With a multitude of separate legal entities often involved in the financial close process, many companies manually complete a long list of identical and redundant processes at this stage. For example, they may repeatedly reconcile many accounts payable entries to general ledger entries hundreds—or even thousands—of times during every close. As those involved know all too well, this is usually completely manual!

At even the largest companies, finance and accounting professionals rely on a mixed bag of point solutions and repeated manual oversight to complete the many tasks within the entity close—with mixed results. PwC sums it up concisely: "Leading firms spend over 50% of their analyst effort just getting the numbers right."

Manually highlighting, validating and re-validating numbers and figures within the local entity close can be a long, dull and inefficient process, but that's not all. On the rare occasions that a real irregularity or error emerges, it can tie up even more valuable manpower and time for the finance team in the slow process of manually determining where the problem may lie.

On top of all of these challenges, everything the finance or accounting team members do at this stage must also be logged and recorded manually in real time. Typically, this task falls to the individual engaged in all of the button-pushing to add "logging process" to their long list of manual activities. Some organizations accomplish this by instructing team members to check off progress on a financial close task list or even a spreadsheet.
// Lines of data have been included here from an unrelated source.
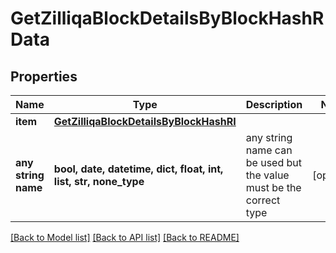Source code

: # GetZilliqaBlockDetailsByBlockHashRData


## Properties
Name | Type | Description | Notes
------------ | ------------- | ------------- | -------------
**item** | [**GetZilliqaBlockDetailsByBlockHashRI**](GetZilliqaBlockDetailsByBlockHashRI.md) |  | 
**any string name** | **bool, date, datetime, dict, float, int, list, str, none_type** | any string name can be used but the value must be the correct type | [optional]

[[Back to Model list]](../README.md#documentation-for-models) [[Back to API list]](../README.md#documentation-for-api-endpoints) [[Back to README]](../README.md)


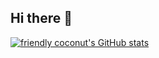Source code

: ## Hi there 👋

[![friendly coconut's GitHub stats](https://github-readme-stats.vercel.app/api?username=friendlycoconut)](https://github.com/friendlycoconut/github-readme-stats)

<!--
**friendlycoconut/friendlycoconut** is a ✨ _special_ ✨ repository because its `README.md` (this file) appears on your GitHub profile.

Here are some ideas to get you started:

- 🔭 I’m currently working on ...
- 🌱 I’m currently learning ...
- 👯 I’m looking to collaborate on ...
- 🤔 I’m looking for help with ...
- 💬 Ask me about ...
- 📫 How to reach me: ...
- 😄 Pronouns: ...
- ⚡ Fun fact: ...
-->
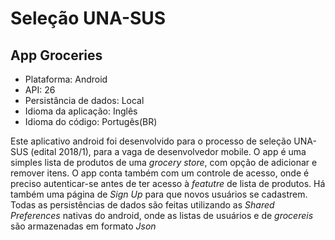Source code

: # Seleção UNA-SUS

## App Groceries
* Plataforma: Android
* API: 26
* Persistância de dados: Local
* Idioma da aplicação: Inglês
* Idioma do código: Portugês(BR)

Este aplicativo android foi desenvolvido para o processo de seleção UNA-SUS (edital 2018/1), para a vaga de desenvolvedor mobile. 
O app é uma simples lista de produtos de uma _grocery store_, com opção de adicionar e remover itens. O app conta também com um controle de acesso, onde é preciso autenticar-se antes de ter acesso à _featutre_ de lista de produtos.
Há também uma página de _Sign Up_ para que novos usuários se cadastrem. Todas as persistências de dados são feitas utilizando as _Shared Preferences_ nativas do android, onde as listas de usuários e de _grocereis_ são armazenadas em formato _Json_
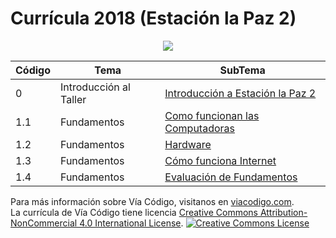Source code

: # Currícula 2018 (Estación la Paz 2)

<p align="center"> <img src="https://viacodigo.com/wp-content/uploads/2017/11/viacodigo-main-logo.png" ></p>

| Código | Tema                   | SubTema                               |
| ------ | ---------------------- | ------------------------------------- |
| 0      | Introducción al Taller | [Introducción a Estación la Paz 2](#) |
| 1.1    | Fundamentos            | [Como funcionan las Computadoras](#)  |
| 1.2    | Fundamentos            | [Hardware](#)                         |
| 1.3    | Fundamentos            | [Cómo funciona Internet](#)           |
| 1.4    | Fundamentos            | [Evaluación de Fundamentos](#)        |

Para más información sobre Vía Código, visitanos en <a href="https://www.viacodigo.com">viacodigo.com</a>.
<br>
La currícula de Vía Código tiene licencia <a rel="license" href="http://creativecommons.org/licenses/by-nc/4.0/">Creative Commons Attribution-NonCommercial 4.0 International License</a>.
<a rel="license" href="http://creativecommons.org/licenses/by-nc/4.0/"><img alt="Creative Commons License" style="border-width:0" src="https://i.creativecommons.org/l/by-nc/4.0/88x31.png" /></a>
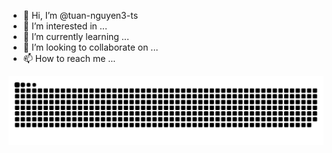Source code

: - 👋 Hi, I’m @tuan-nguyen3-ts
- 👀 I’m interested in ...
- 🌱 I’m currently learning ...
- 💞️ I’m looking to collaborate on ...
- 📫 How to reach me ...

<picture>
  <source media="(prefers-color-scheme: dark)" srcset="https://raw.githubusercontent.com/tuan-nguyen3-ts/tuan-nguyen3-ts/output/github-contribution-grid-snake-dark.svg">
  <source media="(prefers-color-scheme: light)" srcset="https://raw.githubusercontent.com/tuan-nguyen3-ts/tuan-nguyen3-ts/output/github-contribution-grid-snake.svg">
  <img alt="github contribution grid snake animation" src="https://raw.githubusercontent.com/tuan-nguyen3-ts/tuan-nguyen3-ts/output/github-contribution-grid-snake.svg">
</picture>
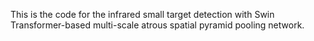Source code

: This is the code for the infrared small target detection with Swin Transformer-based multi-scale atrous spatial pyramid pooling network.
Of course, the threat of incorrect or incomplete accounting for manual work is always present. No matter what the outcome, in this stage of the financial close, most companies habitually and often blindly waste time and effort from some of their most strategically important and highly-paid professionals in finance and accounting.

Reduce Manual Effort

With the right automation solution, organizations can eliminate this manual effort completely and automatically document steps as they are completed. Automated processes at the local entity close level can greatly accelerate progress by using predefined thresholds and rules to determine what constitutes an exception. No one has to sit for hours on end pushing a button and checking thousands of numbers to find a single problem. Members of the finance and accounting teams are only notified about issues that occur outside of predefined limits, increasing focus and efficiency.

According to Giovanni Perone of PwC, "Leading finance teams have automated 70% more of their key controls than typical functions." Automation guarantees a consistent and high-quality end-to-end entity close without the effort. In fact, it can be applied to every repeatable step in the heart of the close cycle—such as bank reconciliations or purchase order to accounts payable reconciliations and more.
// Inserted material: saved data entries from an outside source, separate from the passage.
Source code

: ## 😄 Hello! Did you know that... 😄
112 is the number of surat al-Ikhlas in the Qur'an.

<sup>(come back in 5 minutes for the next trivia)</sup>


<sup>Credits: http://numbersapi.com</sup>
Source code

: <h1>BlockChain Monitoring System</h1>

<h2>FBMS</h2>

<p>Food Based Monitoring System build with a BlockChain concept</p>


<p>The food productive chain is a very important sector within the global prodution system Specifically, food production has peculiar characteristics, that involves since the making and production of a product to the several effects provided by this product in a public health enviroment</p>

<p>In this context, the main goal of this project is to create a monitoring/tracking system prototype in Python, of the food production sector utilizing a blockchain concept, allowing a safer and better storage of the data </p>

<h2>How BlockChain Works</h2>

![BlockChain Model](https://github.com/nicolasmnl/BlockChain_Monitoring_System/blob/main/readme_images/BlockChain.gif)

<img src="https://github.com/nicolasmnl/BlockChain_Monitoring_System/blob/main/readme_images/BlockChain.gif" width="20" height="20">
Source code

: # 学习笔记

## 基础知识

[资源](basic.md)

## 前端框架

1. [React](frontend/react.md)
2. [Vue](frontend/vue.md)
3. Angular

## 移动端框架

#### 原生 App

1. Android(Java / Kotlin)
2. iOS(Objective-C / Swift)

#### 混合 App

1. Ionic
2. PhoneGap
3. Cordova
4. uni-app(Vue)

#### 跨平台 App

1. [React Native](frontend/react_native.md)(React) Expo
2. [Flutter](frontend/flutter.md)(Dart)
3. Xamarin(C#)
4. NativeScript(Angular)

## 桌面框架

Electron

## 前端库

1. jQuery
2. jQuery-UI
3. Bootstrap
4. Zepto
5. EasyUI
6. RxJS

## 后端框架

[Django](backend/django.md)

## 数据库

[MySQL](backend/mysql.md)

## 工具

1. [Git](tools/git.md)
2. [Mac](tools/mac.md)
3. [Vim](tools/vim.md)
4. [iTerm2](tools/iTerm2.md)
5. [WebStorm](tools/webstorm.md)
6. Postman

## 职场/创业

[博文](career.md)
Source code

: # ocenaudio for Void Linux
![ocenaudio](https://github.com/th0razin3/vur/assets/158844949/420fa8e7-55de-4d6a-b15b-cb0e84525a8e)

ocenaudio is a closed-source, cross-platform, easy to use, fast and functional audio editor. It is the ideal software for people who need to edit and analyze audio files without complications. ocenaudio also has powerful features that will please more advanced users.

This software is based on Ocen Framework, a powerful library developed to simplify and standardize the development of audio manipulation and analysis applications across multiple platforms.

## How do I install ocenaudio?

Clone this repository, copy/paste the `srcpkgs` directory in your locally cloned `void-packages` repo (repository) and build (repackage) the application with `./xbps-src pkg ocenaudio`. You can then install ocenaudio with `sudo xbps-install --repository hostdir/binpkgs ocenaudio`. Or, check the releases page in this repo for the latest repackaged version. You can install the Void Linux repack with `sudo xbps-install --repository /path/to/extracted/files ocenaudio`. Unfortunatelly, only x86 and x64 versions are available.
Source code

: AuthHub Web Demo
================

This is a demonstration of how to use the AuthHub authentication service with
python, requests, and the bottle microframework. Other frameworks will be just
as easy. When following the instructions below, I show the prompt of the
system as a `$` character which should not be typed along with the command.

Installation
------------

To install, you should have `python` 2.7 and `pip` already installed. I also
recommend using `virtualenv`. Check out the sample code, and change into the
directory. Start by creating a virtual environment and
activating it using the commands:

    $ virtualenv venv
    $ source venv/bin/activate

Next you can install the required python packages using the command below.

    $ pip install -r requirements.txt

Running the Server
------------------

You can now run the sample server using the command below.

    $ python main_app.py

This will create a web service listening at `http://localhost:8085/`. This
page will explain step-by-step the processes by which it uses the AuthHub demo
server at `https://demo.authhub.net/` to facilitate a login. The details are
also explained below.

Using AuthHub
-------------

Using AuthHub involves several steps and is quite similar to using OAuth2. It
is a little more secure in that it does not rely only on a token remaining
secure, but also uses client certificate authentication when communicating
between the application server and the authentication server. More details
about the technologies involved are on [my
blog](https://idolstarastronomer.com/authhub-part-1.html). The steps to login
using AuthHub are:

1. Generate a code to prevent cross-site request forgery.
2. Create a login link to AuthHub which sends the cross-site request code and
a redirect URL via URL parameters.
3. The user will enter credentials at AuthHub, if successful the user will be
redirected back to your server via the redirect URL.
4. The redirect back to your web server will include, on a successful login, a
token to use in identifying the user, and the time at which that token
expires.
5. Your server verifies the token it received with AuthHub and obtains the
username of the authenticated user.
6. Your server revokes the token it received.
Unlike other software tools for the financial close that can function as disconnected end-user tools to manage manual activities, or simply a checklist, process automation solutions eliminate manual effort and the risk of error in every aspect of the close. They allow the finance and accounting teams to focus their effort on what the numbers mean—not just if they're accurate or auditable. Process automation simplifies the close and brings it back to human scale and it frees up valuable time..

Manual intervention should become the exception, not the rule. If implemented properly, financial close automation will prove nothing short of a game-changer for corporate accounting and finance.

Peter Minck is vice president of Business Solutions at Redwood Software and heads Redwood's North American Financial Close Automation team.